[[ DATA EXTRACTS, beginning ]]

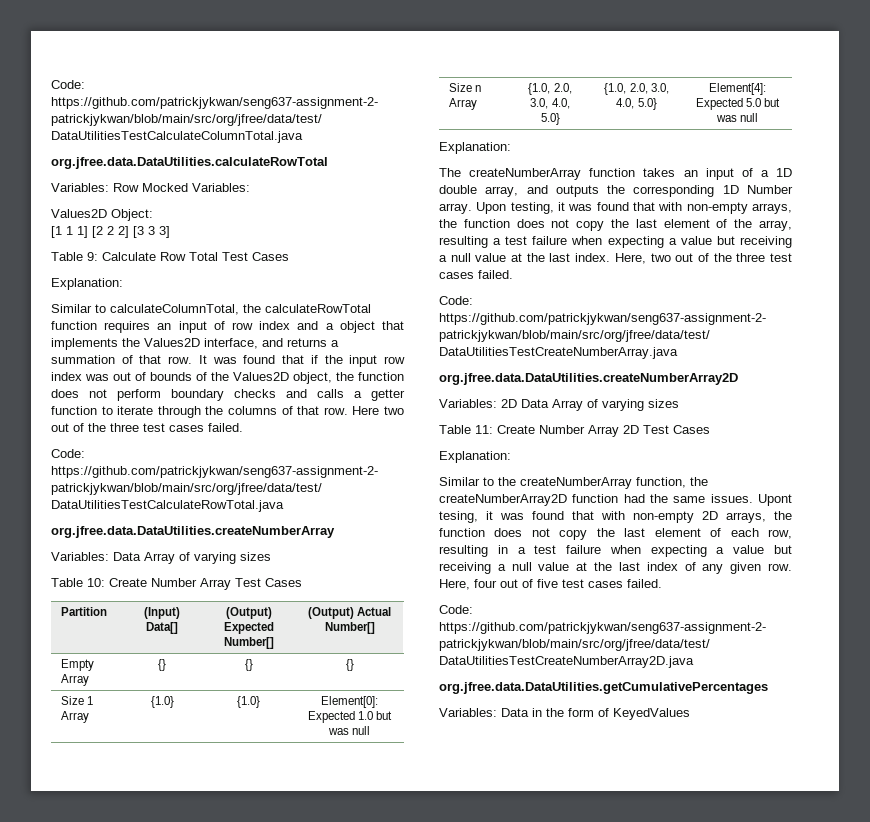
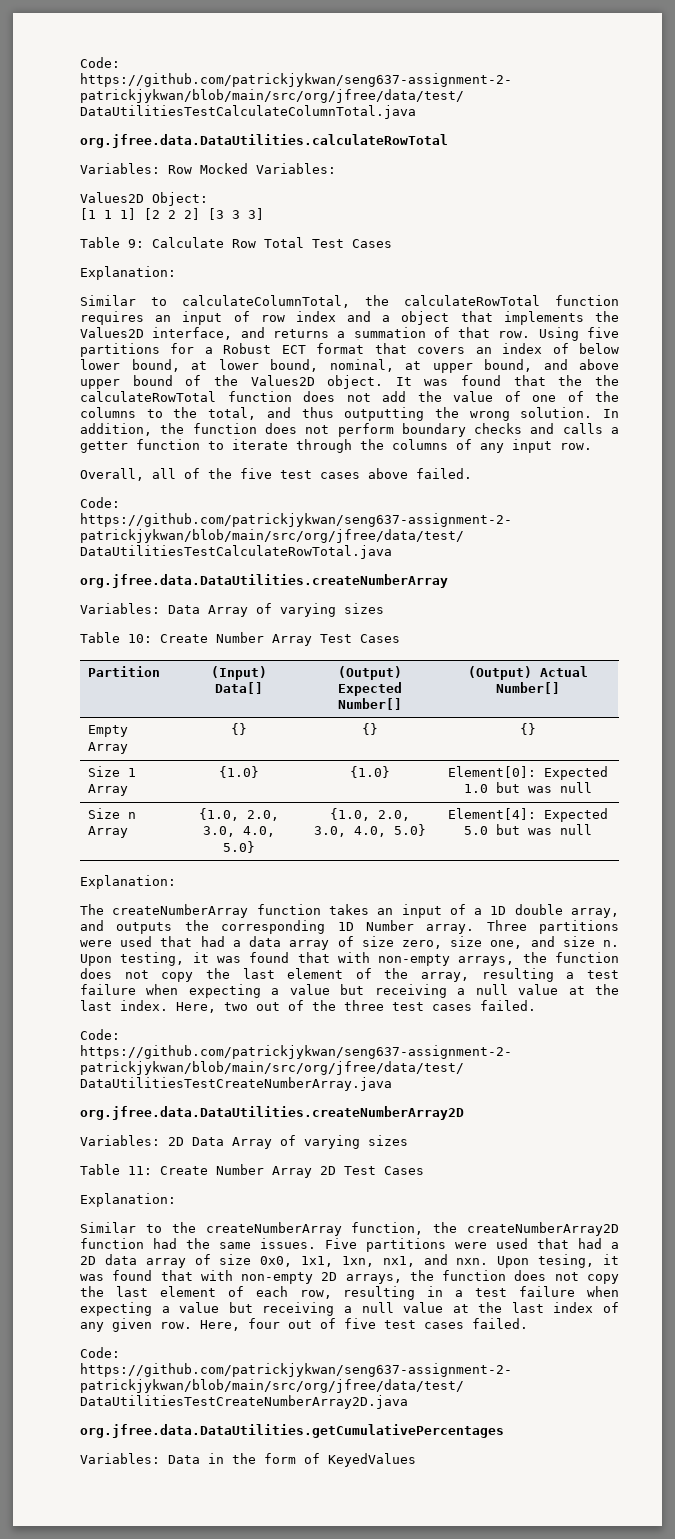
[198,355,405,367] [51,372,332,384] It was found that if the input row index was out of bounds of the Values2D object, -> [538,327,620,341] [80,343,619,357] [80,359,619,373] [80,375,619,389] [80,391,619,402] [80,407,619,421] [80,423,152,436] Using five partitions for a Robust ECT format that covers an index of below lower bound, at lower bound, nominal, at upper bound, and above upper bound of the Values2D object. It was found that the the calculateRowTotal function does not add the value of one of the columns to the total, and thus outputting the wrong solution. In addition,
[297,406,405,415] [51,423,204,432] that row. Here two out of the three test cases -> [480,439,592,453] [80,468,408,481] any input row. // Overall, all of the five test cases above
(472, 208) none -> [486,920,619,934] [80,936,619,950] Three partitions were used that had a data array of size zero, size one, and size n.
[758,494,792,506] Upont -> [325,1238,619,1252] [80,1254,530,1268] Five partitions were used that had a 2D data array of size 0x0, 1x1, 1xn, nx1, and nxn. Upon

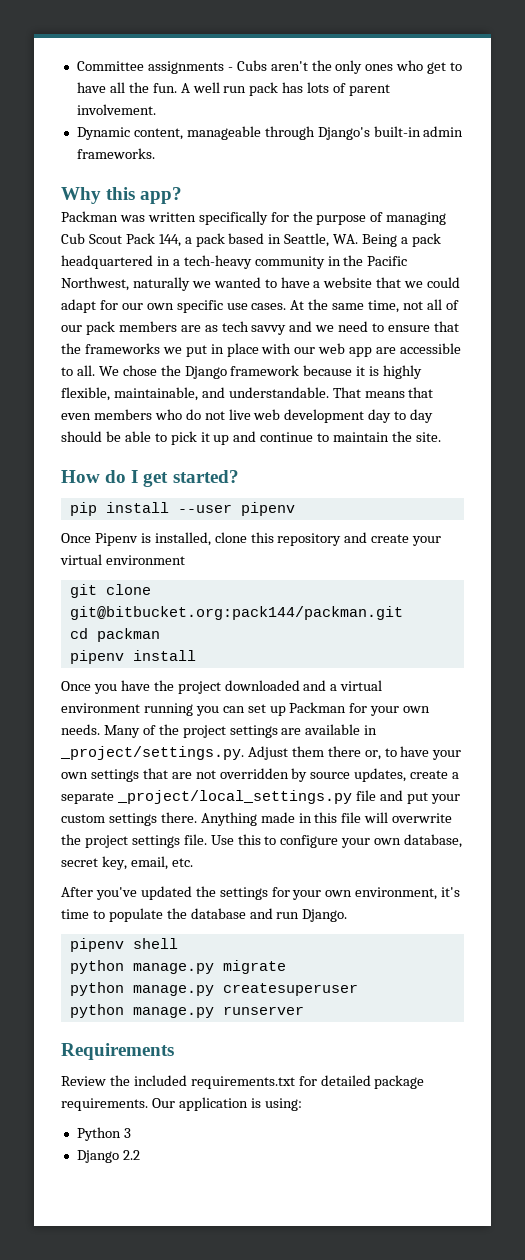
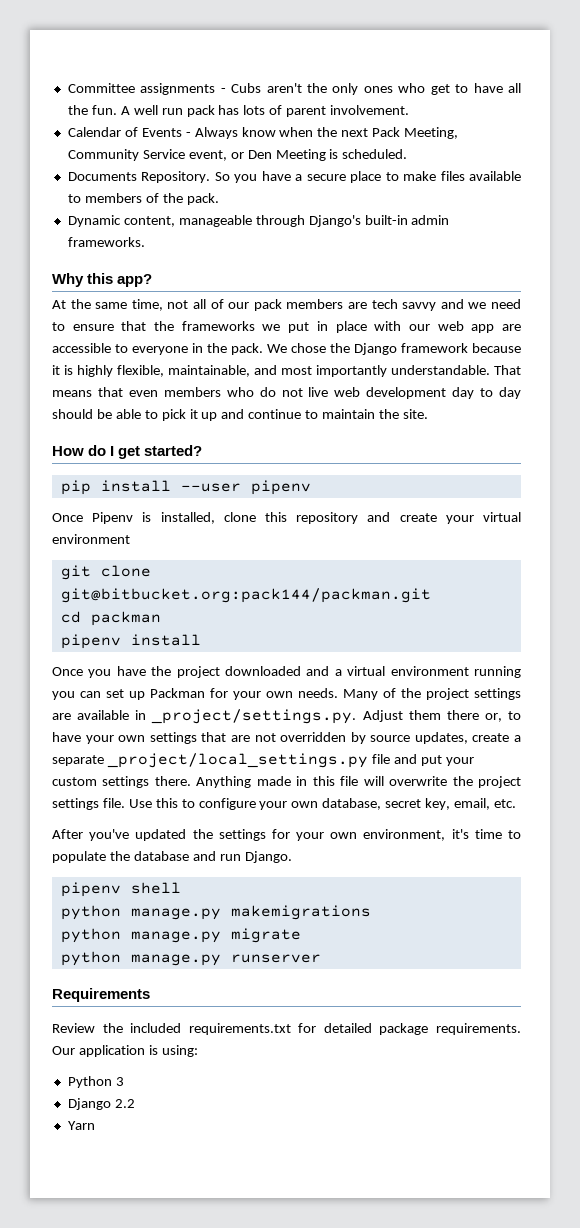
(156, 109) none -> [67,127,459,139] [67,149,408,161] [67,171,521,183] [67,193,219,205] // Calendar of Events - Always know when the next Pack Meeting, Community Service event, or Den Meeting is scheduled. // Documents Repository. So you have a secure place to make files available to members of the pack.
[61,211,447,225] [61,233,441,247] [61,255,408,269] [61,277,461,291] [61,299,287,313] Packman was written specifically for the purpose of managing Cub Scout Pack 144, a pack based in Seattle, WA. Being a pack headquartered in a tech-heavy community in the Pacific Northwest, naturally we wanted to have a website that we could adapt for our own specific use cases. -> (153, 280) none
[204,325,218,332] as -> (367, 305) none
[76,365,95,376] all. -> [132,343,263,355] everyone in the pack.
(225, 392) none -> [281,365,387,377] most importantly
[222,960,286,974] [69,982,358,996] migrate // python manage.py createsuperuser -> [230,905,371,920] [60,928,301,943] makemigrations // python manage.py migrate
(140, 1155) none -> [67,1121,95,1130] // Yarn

[[ DATA EXTRACTS, end ]]

→ TASK GOAL:
Repeat the data exactly. Pictures should not appear.

→ SOLVED EXERCISE:
[198,355,405,367] [51,372,332,384] It was found that if the input row index was out of bounds of the Values2D object, -> [538,327,620,341] [80,343,619,357] [80,359,619,373] [80,375,619,389] [80,391,619,402] [80,407,619,421] [80,423,152,436] Using five partitions for a Robust ECT format that covers an index of below lower bound, at lower bound, nominal, at upper bound, and above upper bound of the Values2D object. It was found that the the calculateRowTotal function does not add the value of one of the columns to the total, and thus outputting the wrong solution. In addition,
[297,406,405,415] [51,423,204,432] that row. Here two out of the three test cases -> [480,439,592,453] [80,468,408,481] any input row. // Overall, all of the five test cases above
(472, 208) none -> [486,920,619,934] [80,936,619,950] Three partitions were used that had a data array of size zero, size one, and size n.
[758,494,792,506] Upont -> [325,1238,619,1252] [80,1254,530,1268] Five partitions were used that had a 2D data array of size 0x0, 1x1, 1xn, nx1, and nxn. Upon

(156, 109) none -> [67,127,459,139] [67,149,408,161] [67,171,521,183] [67,193,219,205] // Calendar of Events - Always know when the next Pack Meeting, Community Service event, or Den Meeting is scheduled. // Documents Repository. So you have a secure place to make files available to members of the pack.
[61,211,447,225] [61,233,441,247] [61,255,408,269] [61,277,461,291] [61,299,287,313] Packman was written specifically for the purpose of managing Cub Scout Pack 144, a pack based in Seattle, WA. Being a pack headquartered in a tech-heavy community in the Pacific Northwest, naturally we wanted to have a website that we could adapt for our own specific use cases. -> (153, 280) none
[204,325,218,332] as -> (367, 305) none
[76,365,95,376] all. -> [132,343,263,355] everyone in the pack.
(225, 392) none -> [281,365,387,377] most importantly
[222,960,286,974] [69,982,358,996] migrate // python manage.py createsuperuser -> [230,905,371,920] [60,928,301,943] makemigrations // python manage.py migrate
(140, 1155) none -> [67,1121,95,1130] // Yarn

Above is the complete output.